Order of irq handling matters?

[xobs]

It appears as though the order that irq events are handled matters, and this order is undocumented.

I'm porting tinyusb to a new platform, and right now it's running slowly. This architecture can handle IN and OUT endpoints at the same time, and as a result its possible to handle both inside the isr (provided it's running slowly enough).

As a result, I get odd behavior in examples such as the MSC example. The following sequence of events appears to trigger the issue:

1. The Device sends a Status Transport response (IN). The packet transmits while the Device resumes execution.
2. The host sends a Command Transport request (OUT).
3. The host begins sending Data Transport requests (IN).

My ISR and processes OUT packets first, since I thought OUT and IN endpoints were separate and order doesn't matter. However, it appears to matter at least in this case.

During (2),the Device queues 512 bytes of data to be sent to the Host. This blocks, since the IN packet from (1) hasn't been finished. Then, execution continues and we process IN packets. The Device sees that the 13 byte transfer from (1) has finished, so it calls xfer_complete.

[Human keypoint data]
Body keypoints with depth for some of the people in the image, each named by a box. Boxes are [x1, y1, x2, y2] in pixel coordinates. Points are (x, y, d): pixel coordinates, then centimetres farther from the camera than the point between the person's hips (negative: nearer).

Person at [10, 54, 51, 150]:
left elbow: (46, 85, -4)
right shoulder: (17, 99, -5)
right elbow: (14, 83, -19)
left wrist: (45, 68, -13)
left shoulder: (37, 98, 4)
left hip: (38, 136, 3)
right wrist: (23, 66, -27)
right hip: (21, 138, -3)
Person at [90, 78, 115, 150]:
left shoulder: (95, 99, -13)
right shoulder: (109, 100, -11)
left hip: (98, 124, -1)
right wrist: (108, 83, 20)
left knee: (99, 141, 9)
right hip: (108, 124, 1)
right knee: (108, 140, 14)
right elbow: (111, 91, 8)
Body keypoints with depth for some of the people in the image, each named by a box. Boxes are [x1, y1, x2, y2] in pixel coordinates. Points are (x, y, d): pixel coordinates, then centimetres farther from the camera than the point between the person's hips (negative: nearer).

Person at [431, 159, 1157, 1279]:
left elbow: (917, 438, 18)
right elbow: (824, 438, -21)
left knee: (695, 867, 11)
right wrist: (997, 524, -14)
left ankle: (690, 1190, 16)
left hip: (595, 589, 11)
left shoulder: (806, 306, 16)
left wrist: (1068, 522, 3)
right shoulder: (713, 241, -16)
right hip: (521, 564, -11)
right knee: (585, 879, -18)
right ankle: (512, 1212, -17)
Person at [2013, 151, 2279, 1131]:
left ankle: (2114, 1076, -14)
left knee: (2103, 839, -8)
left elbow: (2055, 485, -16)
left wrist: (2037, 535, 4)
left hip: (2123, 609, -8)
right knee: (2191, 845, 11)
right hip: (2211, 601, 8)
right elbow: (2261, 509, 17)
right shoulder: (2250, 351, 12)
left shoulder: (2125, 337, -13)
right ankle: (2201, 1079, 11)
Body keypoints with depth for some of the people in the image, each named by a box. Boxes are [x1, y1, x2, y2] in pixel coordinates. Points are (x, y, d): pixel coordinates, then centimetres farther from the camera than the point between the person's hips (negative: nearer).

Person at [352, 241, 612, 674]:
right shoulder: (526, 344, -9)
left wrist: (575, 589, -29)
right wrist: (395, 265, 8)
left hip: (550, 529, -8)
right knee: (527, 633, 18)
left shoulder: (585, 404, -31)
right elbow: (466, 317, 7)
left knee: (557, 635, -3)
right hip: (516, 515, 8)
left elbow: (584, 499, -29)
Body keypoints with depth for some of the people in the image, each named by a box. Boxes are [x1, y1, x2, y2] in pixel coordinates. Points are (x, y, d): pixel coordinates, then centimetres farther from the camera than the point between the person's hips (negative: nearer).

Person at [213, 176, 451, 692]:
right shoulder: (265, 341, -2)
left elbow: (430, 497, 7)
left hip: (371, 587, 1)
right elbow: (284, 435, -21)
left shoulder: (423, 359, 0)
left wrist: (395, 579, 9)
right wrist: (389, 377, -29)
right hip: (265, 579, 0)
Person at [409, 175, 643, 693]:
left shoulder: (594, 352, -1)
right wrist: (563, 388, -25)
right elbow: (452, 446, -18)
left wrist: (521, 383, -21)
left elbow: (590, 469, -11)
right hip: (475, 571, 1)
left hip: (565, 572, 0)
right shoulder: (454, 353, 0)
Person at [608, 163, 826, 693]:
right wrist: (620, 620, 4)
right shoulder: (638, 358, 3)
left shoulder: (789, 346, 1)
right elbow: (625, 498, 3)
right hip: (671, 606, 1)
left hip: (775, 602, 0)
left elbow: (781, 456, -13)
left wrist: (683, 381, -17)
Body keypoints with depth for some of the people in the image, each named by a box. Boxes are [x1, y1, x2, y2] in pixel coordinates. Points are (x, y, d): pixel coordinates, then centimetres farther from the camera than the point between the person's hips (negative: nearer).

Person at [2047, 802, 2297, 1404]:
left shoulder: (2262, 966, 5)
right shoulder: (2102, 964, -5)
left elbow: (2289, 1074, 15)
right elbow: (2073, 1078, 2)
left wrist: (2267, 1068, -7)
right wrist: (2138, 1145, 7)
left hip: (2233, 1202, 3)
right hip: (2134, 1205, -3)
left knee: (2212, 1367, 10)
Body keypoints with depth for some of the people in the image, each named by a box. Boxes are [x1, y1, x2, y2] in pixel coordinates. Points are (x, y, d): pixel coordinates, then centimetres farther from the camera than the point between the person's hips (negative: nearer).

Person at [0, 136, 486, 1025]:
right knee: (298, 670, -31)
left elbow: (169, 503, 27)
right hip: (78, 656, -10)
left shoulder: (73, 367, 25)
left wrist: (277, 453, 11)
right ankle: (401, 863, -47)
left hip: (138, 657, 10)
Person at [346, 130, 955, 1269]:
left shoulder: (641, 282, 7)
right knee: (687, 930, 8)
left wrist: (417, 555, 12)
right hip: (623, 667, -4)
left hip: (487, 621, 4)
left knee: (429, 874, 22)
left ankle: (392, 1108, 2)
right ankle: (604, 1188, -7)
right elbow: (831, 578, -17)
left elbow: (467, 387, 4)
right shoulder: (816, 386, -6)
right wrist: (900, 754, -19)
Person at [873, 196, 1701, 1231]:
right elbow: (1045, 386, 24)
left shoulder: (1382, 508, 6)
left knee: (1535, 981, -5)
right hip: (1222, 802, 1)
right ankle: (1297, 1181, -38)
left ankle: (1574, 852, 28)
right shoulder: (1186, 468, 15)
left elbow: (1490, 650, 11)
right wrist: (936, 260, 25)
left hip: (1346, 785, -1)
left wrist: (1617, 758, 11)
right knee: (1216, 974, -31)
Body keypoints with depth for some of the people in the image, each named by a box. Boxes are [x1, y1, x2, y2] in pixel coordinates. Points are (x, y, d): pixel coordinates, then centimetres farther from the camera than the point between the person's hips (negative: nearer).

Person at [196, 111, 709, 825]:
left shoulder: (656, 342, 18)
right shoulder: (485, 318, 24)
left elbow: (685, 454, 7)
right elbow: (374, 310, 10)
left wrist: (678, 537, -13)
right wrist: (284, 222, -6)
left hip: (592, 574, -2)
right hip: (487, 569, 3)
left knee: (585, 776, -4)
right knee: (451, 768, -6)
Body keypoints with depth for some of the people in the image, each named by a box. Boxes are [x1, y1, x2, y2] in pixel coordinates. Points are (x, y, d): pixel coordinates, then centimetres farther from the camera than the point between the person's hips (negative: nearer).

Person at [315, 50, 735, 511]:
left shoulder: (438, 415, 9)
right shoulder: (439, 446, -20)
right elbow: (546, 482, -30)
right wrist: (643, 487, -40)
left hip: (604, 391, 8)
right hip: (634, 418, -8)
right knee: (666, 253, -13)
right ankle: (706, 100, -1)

◆ Exercise requirements:
A. Summarize the forum post on irq handling order in two sentences.
B. Duplicate the stretch of the records from the line containing "left wrist: (2267, 1068, -7)" through the line containing "right ankle: (401, 863, -47)".
The forum post and the records were drawn from unrelated sources.

◆ Per-task outputs:
A. While porting tinyusb to a new platform that can handle IN and OUT endpoints at the same time, the poster finds that the order in which irq events are handled matters and that this order is undocumented. Because their ISR processes OUT packets first, in the MSC example the Device queues 512 bytes during the host's Command Transport request before the earlier 13-byte IN transfer has finished, and only when IN packets are processed afterward does it see that transfer complete and call xfer_complete.

B.
left wrist: (2267, 1068, -7)
right wrist: (2138, 1145, 7)
left hip: (2233, 1202, 3)
right hip: (2134, 1205, -3)
left knee: (2212, 1367, 10)
Body keypoints with depth for some of the people in the image, each named by a box. Boxes are [x1, y1, x2, y2] in pixel coordinates. Points are (x, y, d): pixel coordinates, then centimetres farther from the camera than the point between the person's hips (negative: nearer).

Person at [0, 136, 486, 1025]:
right knee: (298, 670, -31)
left elbow: (169, 503, 27)
right hip: (78, 656, -10)
left shoulder: (73, 367, 25)
left wrist: (277, 453, 11)
right ankle: (401, 863, -47)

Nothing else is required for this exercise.